**Aim of the task:**
Restate the entries below without a single change.

##### The data #####

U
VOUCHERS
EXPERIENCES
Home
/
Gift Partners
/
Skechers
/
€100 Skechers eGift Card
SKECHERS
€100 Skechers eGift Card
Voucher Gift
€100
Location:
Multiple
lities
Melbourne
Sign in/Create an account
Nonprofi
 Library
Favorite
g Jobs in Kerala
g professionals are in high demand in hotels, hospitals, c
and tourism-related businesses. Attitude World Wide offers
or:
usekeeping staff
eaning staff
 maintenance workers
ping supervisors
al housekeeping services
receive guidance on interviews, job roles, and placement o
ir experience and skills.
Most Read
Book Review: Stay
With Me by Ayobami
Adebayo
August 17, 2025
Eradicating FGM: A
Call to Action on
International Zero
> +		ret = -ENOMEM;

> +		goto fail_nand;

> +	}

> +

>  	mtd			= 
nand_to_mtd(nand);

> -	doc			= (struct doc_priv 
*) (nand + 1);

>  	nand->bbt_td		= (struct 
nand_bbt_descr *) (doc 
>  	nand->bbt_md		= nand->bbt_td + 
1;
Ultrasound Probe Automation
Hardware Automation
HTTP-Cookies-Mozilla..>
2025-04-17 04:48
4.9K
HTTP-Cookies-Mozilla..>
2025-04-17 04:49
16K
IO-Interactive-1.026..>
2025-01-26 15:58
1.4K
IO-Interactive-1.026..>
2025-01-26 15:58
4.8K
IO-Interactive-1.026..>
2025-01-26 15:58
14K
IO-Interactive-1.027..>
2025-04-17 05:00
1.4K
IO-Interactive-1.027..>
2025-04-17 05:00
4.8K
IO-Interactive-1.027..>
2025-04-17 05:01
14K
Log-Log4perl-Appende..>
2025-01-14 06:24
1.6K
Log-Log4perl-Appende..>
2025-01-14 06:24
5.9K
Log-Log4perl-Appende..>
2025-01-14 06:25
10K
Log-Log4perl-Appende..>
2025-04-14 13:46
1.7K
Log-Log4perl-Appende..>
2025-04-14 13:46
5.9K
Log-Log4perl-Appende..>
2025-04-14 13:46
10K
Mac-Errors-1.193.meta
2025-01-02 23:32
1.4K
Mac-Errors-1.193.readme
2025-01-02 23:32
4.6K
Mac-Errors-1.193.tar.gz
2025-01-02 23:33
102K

#####

**Answer box:**
U
VOUCHERS
EXPERIENCES
Home
/
Gift Partners
/
Skechers
/
€100 Skechers eGift Card
SKECHERS
€100 Skechers eGift Card
Voucher Gift
€100
Location:
Multiple
lities
Melbourne
Sign in/Create an account
Nonprofi
 Library
Favorite
g Jobs in Kerala
g professionals are in high demand in hotels, hospitals, c
and tourism-related businesses. Attitude World Wide offers
or:
usekeeping staff
eaning staff
 maintenance workers
ping supervisors
al housekeeping services
receive guidance on interviews, job roles, and placement o
ir experience and skills.
Most Read
Book Review: Stay
With Me by Ayobami
Adebayo
August 17, 2025
Eradicating FGM: A
Call to Action on
International Zero
> +		ret = -ENOMEM;

> +		goto fail_nand;

> +	}

> +

>  	mtd			= 
nand_to_mtd(nand);

> -	doc			= (struct doc_priv 
*) (nand + 1);

>  	nand->bbt_td		= (struct 
nand_bbt_descr *) (doc 
>  	nand->bbt_md		= nand->bbt_td + 
1;
Ultrasound Probe Automation
Hardware Automation
HTTP-Cookies-Mozilla..>
2025-04-17 04:48
4.9K
HTTP-Cookies-Mozilla..>
2025-04-17 04:49
16K
IO-Interactive-1.026..>
2025-01-26 15:58
1.4K
IO-Interactive-1.026..>
2025-01-26 15:58
4.8K
IO-Interactive-1.026..>
2025-01-26 15:58
14K
IO-Interactive-1.027..>
2025-04-17 05:00
1.4K
IO-Interactive-1.027..>
2025-04-17 05:00
4.8K
IO-Interactive-1.027..>
2025-04-17 05:01
14K
Log-Log4perl-Appende..>
2025-01-14 06:24
1.6K
Log-Log4perl-Appende..>
2025-01-14 06:24
5.9K
Log-Log4perl-Appende..>
2025-01-14 06:25
10K
Log-Log4perl-Appende..>
2025-04-14 13:46
1.7K
Log-Log4perl-Appende..>
2025-04-14 13:46
5.9K
Log-Log4perl-Appende..>
2025-04-14 13:46
10K
Mac-Errors-1.193.meta
2025-01-02 23:32
1.4K
Mac-Errors-1.193.readme
2025-01-02 23:32
4.6K
Mac-Errors-1.193.tar.gz
2025-01-02 23:33
102K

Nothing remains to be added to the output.